Purpose We evaluated the suitability of 2% human platelet lysate (2%HPL) to replace 2% fetal bovine serum containing medium (2%FBS) for the xeno-free organ culture of human donor corneas.

Methods 32 human corneas unsuitable for transplantation from 16 human donors (age 69.3±15.7years) were collected 38.5±17.1 hours after death. They were first cultured in 2%FBS containing medium for 3 days (time point TP1), then evaluated by phase contrast microscopy (endothelial cell density (ECD) and cell morphology. Following an additional 25-days culture period (time point TP2) in either 2%FBS or 2%HPL medium the pairs were again compared by phase contrast microscopy (ECD and morphology), stroma and Descemet membrane/endothelium (DmE) were processed for next generation sequencing (NGS).
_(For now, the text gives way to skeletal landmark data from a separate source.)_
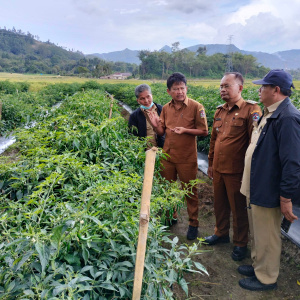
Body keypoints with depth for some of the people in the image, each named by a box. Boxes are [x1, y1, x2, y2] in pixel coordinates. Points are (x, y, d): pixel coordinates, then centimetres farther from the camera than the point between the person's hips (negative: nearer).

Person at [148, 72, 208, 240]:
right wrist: (156, 125, -11)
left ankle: (193, 224, 24)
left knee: (190, 192, 7)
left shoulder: (196, 107, -9)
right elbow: (162, 132, 11)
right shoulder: (166, 108, 6)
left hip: (187, 158, -4)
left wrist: (185, 130, -22)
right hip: (168, 156, 5)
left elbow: (204, 131, -8)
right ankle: (170, 216, 38)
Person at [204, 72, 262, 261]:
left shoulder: (251, 110, -13)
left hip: (236, 171, -6)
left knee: (239, 209, 9)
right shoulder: (220, 111, 11)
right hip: (218, 169, 7)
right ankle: (221, 233, 41)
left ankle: (240, 243, 28)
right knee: (220, 204, 20)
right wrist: (211, 164, 20)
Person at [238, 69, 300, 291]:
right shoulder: (270, 113, 10)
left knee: (267, 237, 9)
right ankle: (258, 265, 42)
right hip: (256, 187, 10)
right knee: (257, 233, 23)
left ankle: (266, 278, 28)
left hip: (269, 192, -9)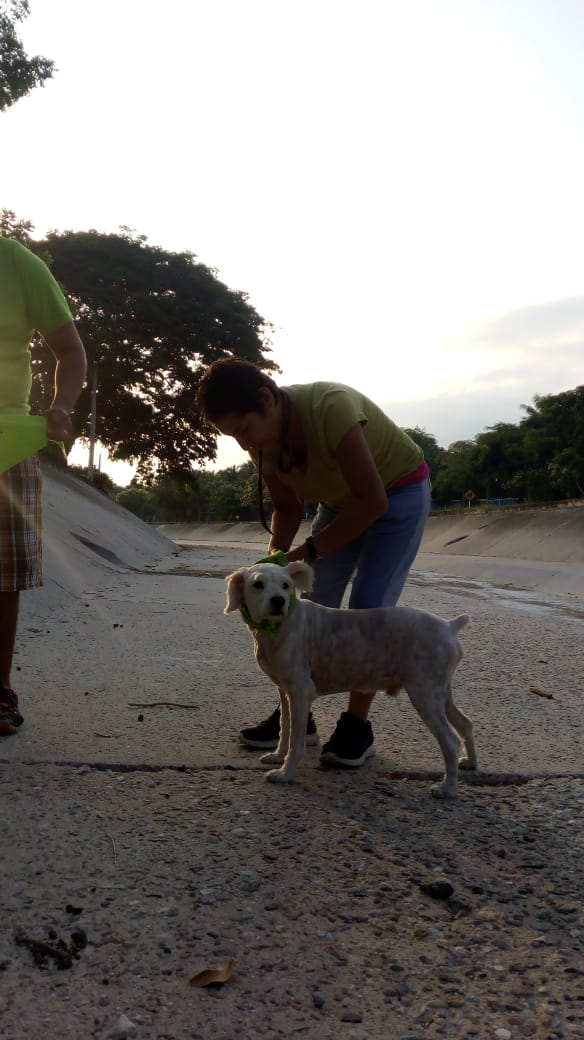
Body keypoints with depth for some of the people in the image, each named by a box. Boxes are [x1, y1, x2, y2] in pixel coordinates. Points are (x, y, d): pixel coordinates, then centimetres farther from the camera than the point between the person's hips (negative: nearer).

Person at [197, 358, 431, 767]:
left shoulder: (330, 407, -37)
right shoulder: (262, 440, -15)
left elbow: (373, 501, -36)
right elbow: (288, 506, -2)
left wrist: (309, 550, -35)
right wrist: (276, 553, -20)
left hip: (399, 491, -6)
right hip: (341, 500, 6)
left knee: (369, 606, -15)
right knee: (312, 603, 0)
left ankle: (357, 726, -4)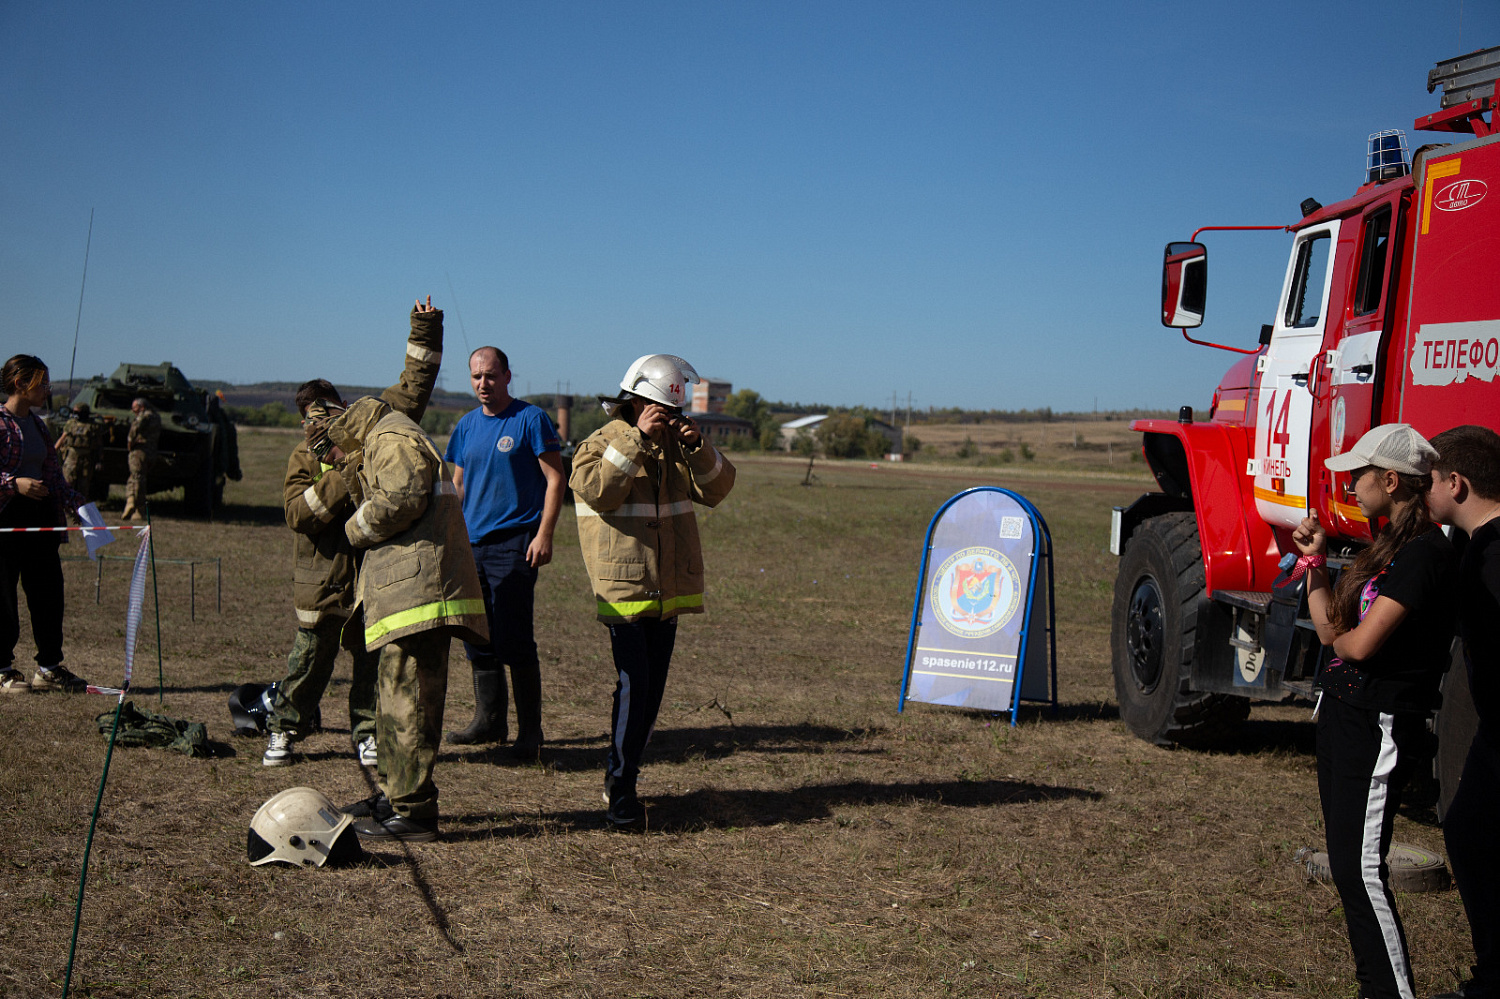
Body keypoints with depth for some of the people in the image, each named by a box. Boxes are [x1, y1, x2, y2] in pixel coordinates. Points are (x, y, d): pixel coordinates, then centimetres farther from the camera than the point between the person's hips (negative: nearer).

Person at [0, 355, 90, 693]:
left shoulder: (37, 424, 15)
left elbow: (53, 475, 19)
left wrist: (78, 503, 9)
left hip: (40, 515, 8)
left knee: (49, 591, 7)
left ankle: (48, 667, 16)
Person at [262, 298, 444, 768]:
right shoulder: (305, 457, 2)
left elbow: (412, 393, 7)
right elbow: (296, 512, -11)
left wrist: (425, 334, 0)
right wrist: (341, 482, -21)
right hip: (324, 577, -1)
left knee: (373, 660, 8)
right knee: (309, 660, 5)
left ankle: (367, 733, 21)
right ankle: (284, 730, 18)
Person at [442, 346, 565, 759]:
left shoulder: (529, 419, -5)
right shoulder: (467, 426, 13)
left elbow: (555, 479, -7)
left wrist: (544, 534, -15)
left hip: (514, 543, -6)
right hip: (472, 544, 7)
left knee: (513, 640, -8)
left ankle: (530, 732, 1)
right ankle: (489, 720, 23)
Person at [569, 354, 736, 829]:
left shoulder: (674, 443, 14)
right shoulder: (600, 443, -1)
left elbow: (717, 489, 5)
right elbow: (597, 490, -22)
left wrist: (697, 448, -11)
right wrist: (636, 439, -23)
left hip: (669, 588, 6)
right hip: (623, 587, -6)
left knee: (652, 689, 9)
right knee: (633, 686, -14)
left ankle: (623, 779, 20)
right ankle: (621, 790, -7)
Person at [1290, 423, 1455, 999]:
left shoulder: (1422, 553, -18)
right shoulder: (1388, 545, 12)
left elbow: (1359, 644, -22)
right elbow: (1331, 629, 12)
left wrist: (1341, 636, 0)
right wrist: (1313, 560, 6)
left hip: (1380, 727, -10)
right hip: (1344, 715, 10)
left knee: (1360, 867, -10)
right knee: (1346, 863, 14)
Results ECD did not differ between the 2%HPL and 2%FBS group at TP1 (p=0.87). At TP2 the ECD was higher in the 2%HPL group (2179±288cells/mm2) compared to 2%FBS (2113±331cells/mm2; p=0.03), and endothelial cell loss was lower (ECL hPL=-0.7% vs. FBS=-3.8%; p=0.01). There were no significant differences in cell morphology, neither between TP1 and 2 nor between 2%HPL and 2%FBS. NGS showed the differential expression of 1644 genes in endothelial and 217 genes in stromal cells. 2%HPL led to the upregulation of cytoprotective, anti-inflammatory and anti-fibrotic genes (e.g. HMOX1, SERPINE1, ANGPTL4, LEFTY2, GADD45B, PLIN2, PTX3, GFRA1/2) and the downregulation of pro-inflammatory/apoptotic genes (e.g. CXCL14, SIK1B, PLK5, PPP2R3B, SLURP1, FABP5, MAL, GATA3).

Conclusion 2%HPL is a suitable xeno-free substitution for 2%FBS in human cornea organ culture, inducing less ECL and potentially beneficial alterations in gene expression.